In 2000, Mel Gibson found out what women want in the movie What Women Want.

In 2011, researchers from North Carolina University have developed a method to find out what video game players want - when they're playing their games. The method, researchers say, can accurately predict the behavior of players in online role-playing games.

We are able to predict what a player in a game will do based on his or her previous behavior, with up to 80 percent accuracy, Brent Harrison, a Ph.D. student at NC State and co-author of the paper describing the research said in a statement.

The research team used a data-driven predictive method by analyzing the behavior of 14,000 players in the massively multiplayer online role-playing game (MMORPG) World of Warcraft. In World of Warcraft, the researchers collected data in which order did players receive their achievement badges.  They identified the degree to which each individual achievement was correlated to every other achievement.

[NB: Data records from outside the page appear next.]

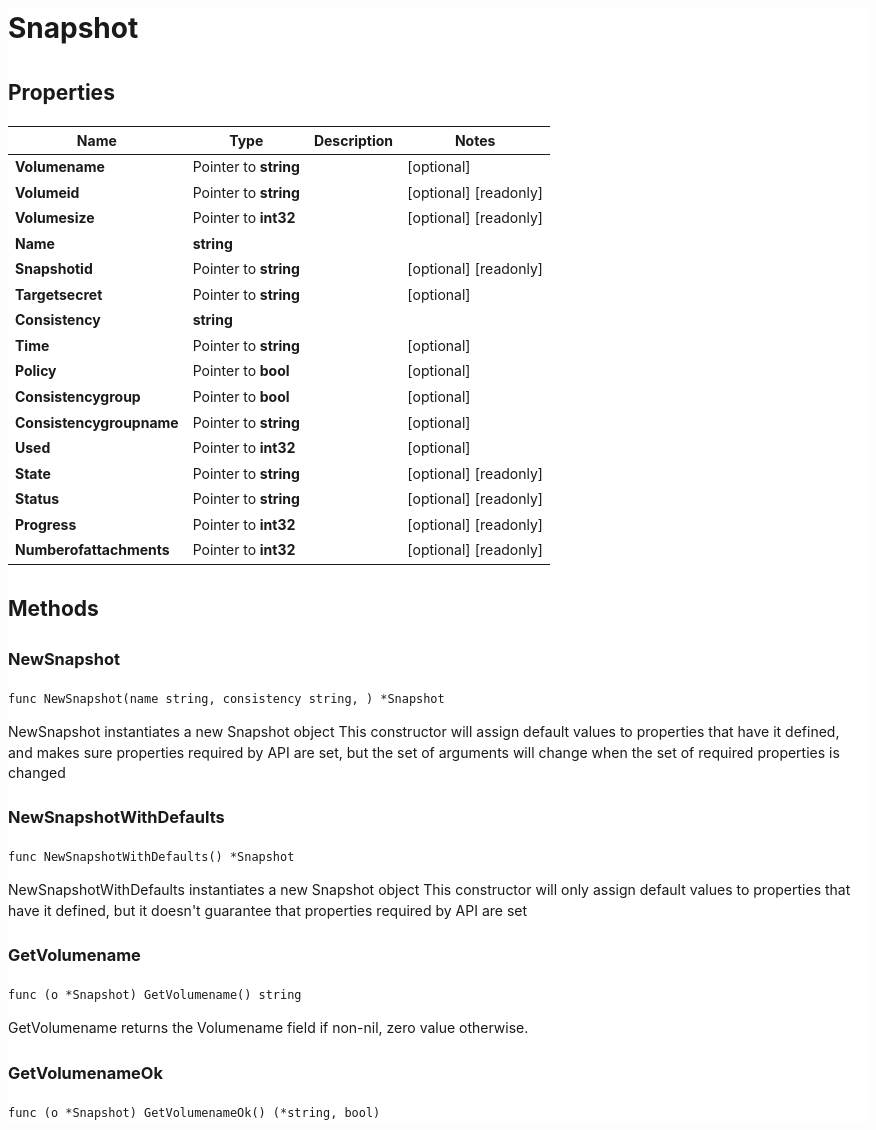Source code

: # Snapshot

## Properties

Name | Type | Description | Notes
------------ | ------------- | ------------- | -------------
**Volumename** | Pointer to **string** |  | [optional] 
**Volumeid** | Pointer to **string** |  | [optional] [readonly] 
**Volumesize** | Pointer to **int32** |  | [optional] [readonly] 
**Name** | **string** |  | 
**Snapshotid** | Pointer to **string** |  | [optional] [readonly] 
**Targetsecret** | Pointer to **string** |  | [optional] 
**Consistency** | **string** |  | 
**Time** | Pointer to **string** |  | [optional] 
**Policy** | Pointer to **bool** |  | [optional] 
**Consistencygroup** | Pointer to **bool** |  | [optional] 
**Consistencygroupname** | Pointer to **string** |  | [optional] 
**Used** | Pointer to **int32** |  | [optional] 
**State** | Pointer to **string** |  | [optional] [readonly] 
**Status** | Pointer to **string** |  | [optional] [readonly] 
**Progress** | Pointer to **int32** |  | [optional] [readonly] 
**Numberofattachments** | Pointer to **int32** |  | [optional] [readonly] 

## Methods

### NewSnapshot

`func NewSnapshot(name string, consistency string, ) *Snapshot`

NewSnapshot instantiates a new Snapshot object
This constructor will assign default values to properties that have it defined,
and makes sure properties required by API are set, but the set of arguments
will change when the set of required properties is changed

### NewSnapshotWithDefaults

`func NewSnapshotWithDefaults() *Snapshot`

NewSnapshotWithDefaults instantiates a new Snapshot object
This constructor will only assign default values to properties that have it defined,
but it doesn't guarantee that properties required by API are set

### GetVolumename

`func (o *Snapshot) GetVolumename() string`

GetVolumename returns the Volumename field if non-nil, zero value otherwise.

### GetVolumenameOk

`func (o *Snapshot) GetVolumenameOk() (*string, bool)`
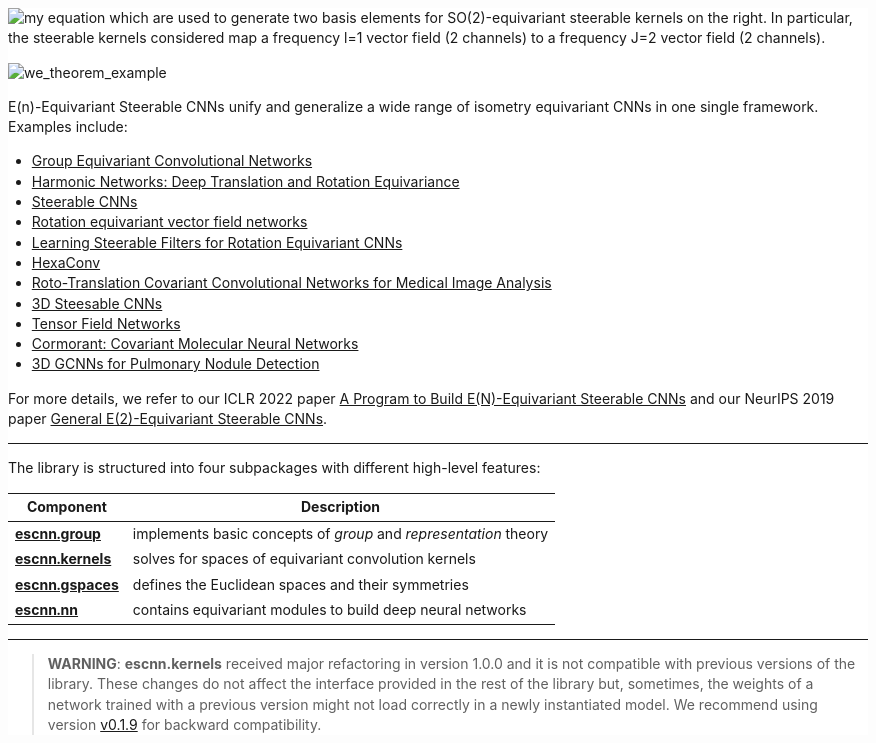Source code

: ![my equation](https://chart.apis.google.com/chart?cht=tx&chs=19&chl=X=\mathbb{R}^2) which are used to generate two 
basis elements for SO(2)-equivariant steerable kernels on the right.
In particular, the steerable kernels considered map a frequency l=1 vector field (2 channels) to a frequency J=2 
vector field (2 channels).

![we_theorem_example](https://github.com/QUVA-Lab/escnn/raw/master/visualizations/wigner_eckart_theorem_2.png)


E(n)-Equivariant Steerable CNNs unify and generalize a wide range of isometry equivariant CNNs in one single framework.
Examples include:
- [Group Equivariant Convolutional Networks](https://arxiv.org/abs/1602.07576)
- [Harmonic Networks: Deep Translation and Rotation Equivariance](https://arxiv.org/abs/1612.04642)
- [Steerable CNNs](https://arxiv.org/abs/1612.08498)
- [Rotation equivariant vector field networks](https://arxiv.org/abs/1612.09346)
- [Learning Steerable Filters for Rotation Equivariant CNNs](https://arxiv.org/abs/1711.07289)
- [HexaConv](https://arxiv.org/abs/1803.02108)
- [Roto-Translation Covariant Convolutional Networks for Medical Image Analysis](https://arxiv.org/abs/1804.03393)
- [3D Steesable CNNs](https://arxiv.org/abs/1807.02547)
- [Tensor Field Networks](https://arxiv.org/abs/1802.08219)
- [Cormorant: Covariant Molecular Neural Networks](https://arxiv.org/abs/1906.04015)
- [3D GCNNs for Pulmonary Nodule Detection](https://arxiv.org/abs/1804.04656)


For more details, we refer to our ICLR 2022 paper [A Program to Build E(N)-Equivariant Steerable CNNs](https://openreview.net/forum?id=WE4qe9xlnQw)
and our NeurIPS 2019 paper [General E(2)-Equivariant Steerable CNNs](https://arxiv.org/abs/1911.08251).

--------------------------------------------------------------------------------

The library is structured into four subpackages with different high-level features:

| Component                                                                   | Description                                                      |
|-----------------------------------------------------------------------------|------------------------------------------------------------------|
| [**escnn.group**](https://github.com/QUVA-Lab/escnn/blob/master/group/)     | implements basic concepts of *group* and *representation* theory |
| [**escnn.kernels**](https://github.com/QUVA-Lab/escnn/blob/master/kernels/) | solves for spaces of equivariant convolution kernels             |
| [**escnn.gspaces**](https://github.com/QUVA-Lab/escnn/blob/master/gspaces/) | defines the Euclidean spaces and their symmetries                |
| [**escnn.nn**](https://github.com/QUVA-Lab/escnn/blob/master/nn/)           | contains equivariant modules to build deep neural networks       |
--------------------------------------------------------------------------------------------------------------------------------------------------

> **WARNING**:
> **escnn.kernels** received major refactoring in version 1.0.0 and it is not compatible with previous versions of the library. These changes do not affect the interface provided in the rest of the library but, sometimes, the weights of a network trained with a previous version might not load correctly in a newly instantiated model.
> We recommend using version [v0.1.9](https://github.com/QUVA-Lab/escnn/tree/v0.1.9) for backward compatibility.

From there, the researchers grouped closely correlated achievements together into cliques. They thought those cliques could be used to predict player behavior. If a player achieved four out of seven achievements in a clique, there was a good chance they would go after the other three.

The research could be useful to help publishers develop new game content, or help players go to the parts of a game they will enjoy most.

A good game stands on its own. If you want to improve it, you have to make sure players will like any changes you make. This research can help researchers get it right, because if you have a good idea of what players like, you can make informed decisions about the kind of storylines and mechanics those players would like in the future, Dr. David L. Roberts, an assistant professor of computer science at NC State and co-author of the paper, said in a statement.

This work could obviously be used for World of Warcraft or other MMORPGs but it also applies to any setting where users are making a series of decisions. That could be other gaming formats, or even online retailing, he added.

The researchers plan on presenting the paper, Using Sequential Observations to Model and Predict Player Behavior, at the Foundations of Digital Games Conference in Bordeaux, France on June 29.